<<<<
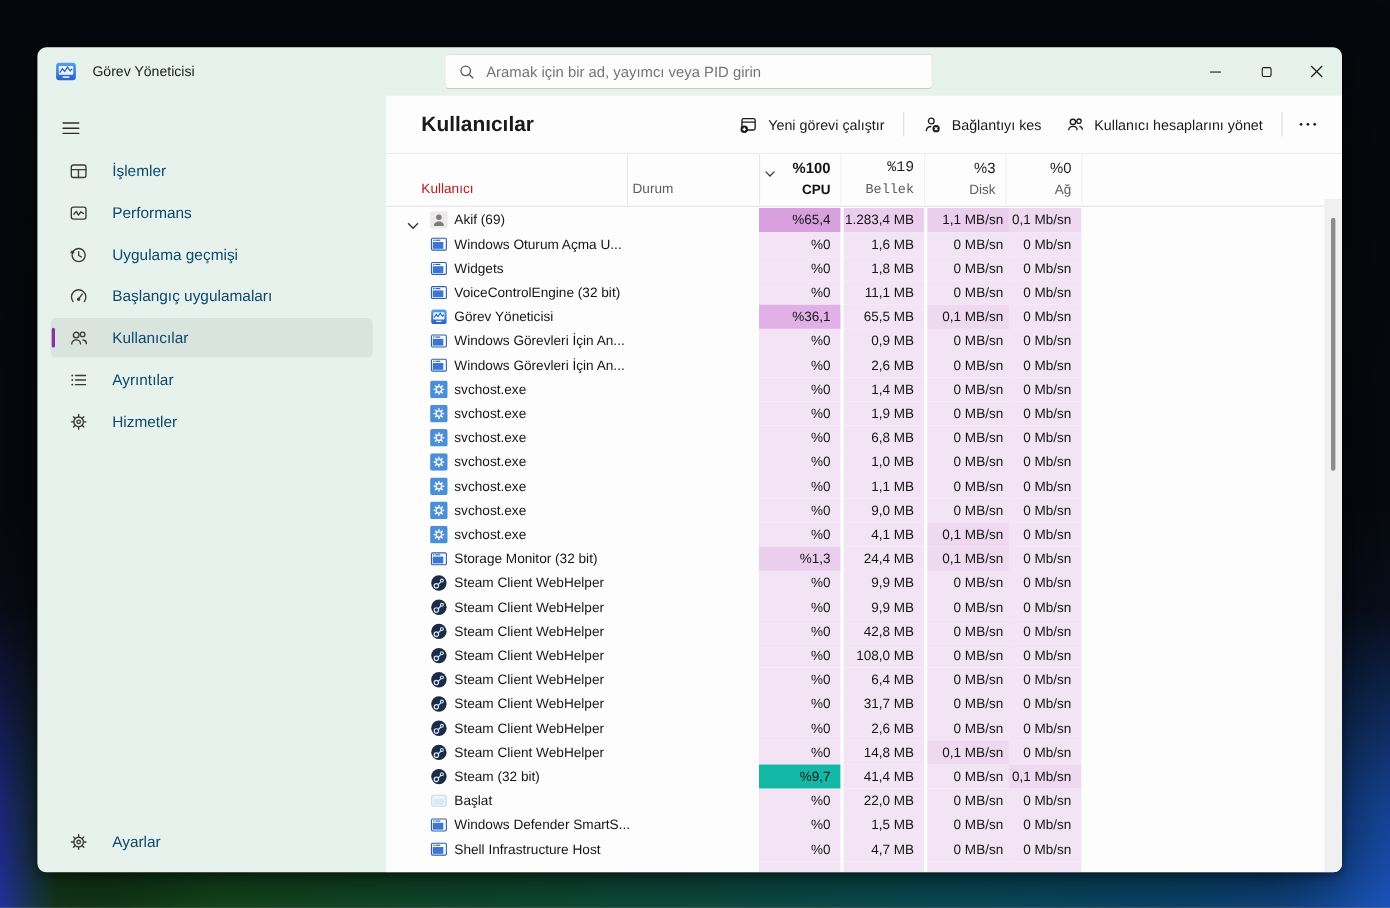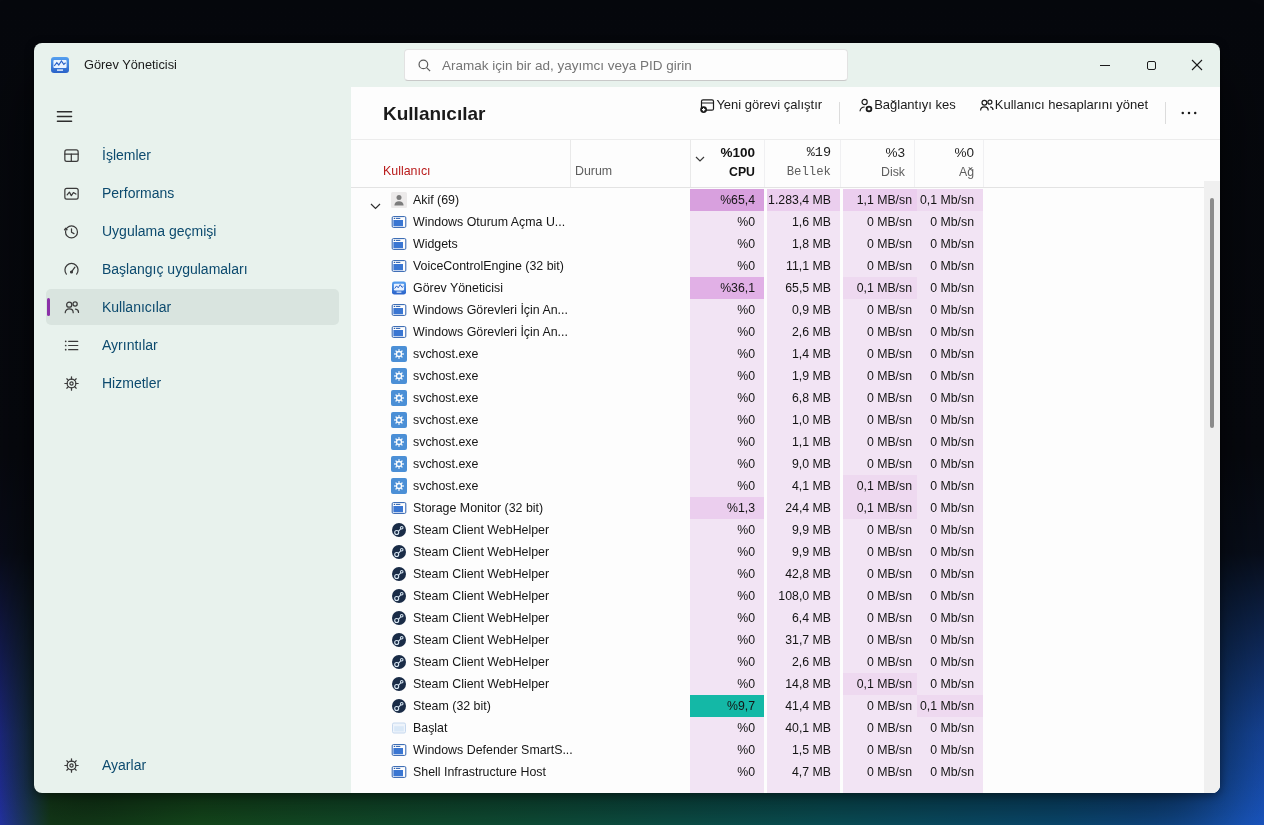--- a/index.html
+++ b/index.html
@@ -43,21 +43,21 @@
     border-radius:2px; background:var(--accent); }
   .nav-icon { width:20px; height:20px; flex:0 0 20px; display:flex; align-items:center; }
   .nav-label { font-size:14px; color:#0c4a6e; white-space:nowrap; }
   .settings-item { position:absolute; left:12px; right:12px; bottom:10px; height:36px; border-radius:5px;
     display:flex; align-items:center; gap:20px; padding-left:16px; cursor:pointer; }
 
   
   .content { position:absolute; left:317px; top:44px; right:0; bottom:0; background:#fdfdfd; overflow:hidden; }
   .page-title { position:absolute; left:32px; top:16px; font-size:19px; font-weight:700; color:#1a1a1a; }
   .toolbar { position:absolute; right:14px; top:9px; height:34px; display:flex; align-items:center; }
-  .tb-btn { display:flex; align-items:flex-start; height:32px; padding:0 11px; border:none;
+  .tb-btn { display:flex; align-items:center; gap:9px; height:32px; padding:0 11px; border:none;
     background:transparent; border-radius:4px; cursor:pointer; font-family:inherit; }
   .tb-icon { width:17px; height:17px; display:flex; }
   .tb-label { font-size:13px; color:#1a1a1a; white-space:nowrap; }
   .tb-sep { width:1px; height:22px; background:#dcdcdc; margin:0 6px; }
   .more-btn { width:34px; height:32px; display:flex; align-items:center; justify-content:center;
     background:transparent; border:none; border-radius:4px; cursor:pointer; }
 
   
   .header-divider { position:absolute; left:0; right:0; top:52px; height:1px; background:#ececec; }
   .thead { position:absolute; left:0; right:16px; top:53px; height:48px; border-bottom:1px solid #e3e3e3; }
@@ -782,21 +782,21 @@
   </div>
 
   <div class="row">
 
     <span class="ric"><svg viewBox="0 0 16 16" width="16" height="16">
               <rect x="1.5" y="3" width="13" height="10" rx="1.4" fill="#eef4fb" stroke="#c6d8ee" stroke-width="1"></rect>
               <rect x="3.2" y="6.2" width="9.6" height="5.2" fill="#d9e8f7"></rect>
             </svg></span>
     <span class="rname">Başlat</span>
     <span class="cell c0 h0">%0</span>
-    <span class="cell c1 h0">40,1 MB</span>
+    <span class="cell c1 h0">22,0 MB</span>
     <span class="cell c2 h0">0 MB/sn</span>
     <span class="cell c3 h0">0 Mb/sn</span>
   </div>
 
   <div class="row">
 
     <span class="ric"><svg viewBox="0 0 16 16" width="16" height="16">
               <rect x="1.2" y="2.6" width="13.6" height="10.8" rx="1.2" fill="#fdfdfd" stroke="#2b5fae" stroke-width="1"></rect>
               <circle cx="3.4" cy="4.4" r=".7" fill="#2b5fae"></circle>
               <rect x="4.8" y="3.9" width="4.5" height="1" fill="#2b5fae"></rect>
>>>>
Start at the first line and set down all of the data exactly, passing over the pictures.

= SOLVED EXERCISE =
--- a/index.html
+++ b/index.html
@@ -43,21 +43,21 @@
     border-radius:2px; background:var(--accent); }
   .nav-icon { width:20px; height:20px; flex:0 0 20px; display:flex; align-items:center; }
   .nav-label { font-size:14px; color:#0c4a6e; white-space:nowrap; }
   .settings-item { position:absolute; left:12px; right:12px; bottom:10px; height:36px; border-radius:5px;
     display:flex; align-items:center; gap:20px; padding-left:16px; cursor:pointer; }
 
   
   .content { position:absolute; left:317px; top:44px; right:0; bottom:0; background:#fdfdfd; overflow:hidden; }
   .page-title { position:absolute; left:32px; top:16px; font-size:19px; font-weight:700; color:#1a1a1a; }
   .toolbar { position:absolute; right:14px; top:9px; height:34px; display:flex; align-items:center; }
-  .tb-btn { display:flex; align-items:flex-start; height:32px; padding:0 11px; border:none;
+  .tb-btn { display:flex; align-items:center; gap:9px; height:32px; padding:0 11px; border:none;
     background:transparent; border-radius:4px; cursor:pointer; font-family:inherit; }
   .tb-icon { width:17px; height:17px; display:flex; }
   .tb-label { font-size:13px; color:#1a1a1a; white-space:nowrap; }
   .tb-sep { width:1px; height:22px; background:#dcdcdc; margin:0 6px; }
   .more-btn { width:34px; height:32px; display:flex; align-items:center; justify-content:center;
     background:transparent; border:none; border-radius:4px; cursor:pointer; }
 
   
   .header-divider { position:absolute; left:0; right:0; top:52px; height:1px; background:#ececec; }
   .thead { position:absolute; left:0; right:16px; top:53px; height:48px; border-bottom:1px solid #e3e3e3; }
@@ -782,21 +782,21 @@
   </div>
 
   <div class="row">
 
     <span class="ric"><svg viewBox="0 0 16 16" width="16" height="16">
               <rect x="1.5" y="3" width="13" height="10" rx="1.4" fill="#eef4fb" stroke="#c6d8ee" stroke-width="1"></rect>
               <rect x="3.2" y="6.2" width="9.6" height="5.2" fill="#d9e8f7"></rect>
             </svg></span>
     <span class="rname">Başlat</span>
     <span class="cell c0 h0">%0</span>
-    <span class="cell c1 h0">40,1 MB</span>
+    <span class="cell c1 h0">22,0 MB</span>
     <span class="cell c2 h0">0 MB/sn</span>
     <span class="cell c3 h0">0 Mb/sn</span>
   </div>
 
   <div class="row">
 
     <span class="ric"><svg viewBox="0 0 16 16" width="16" height="16">
               <rect x="1.2" y="2.6" width="13.6" height="10.8" rx="1.2" fill="#fdfdfd" stroke="#2b5fae" stroke-width="1"></rect>
               <circle cx="3.4" cy="4.4" r=".7" fill="#2b5fae"></circle>
               <rect x="4.8" y="3.9" width="4.5" height="1" fill="#2b5fae"></rect>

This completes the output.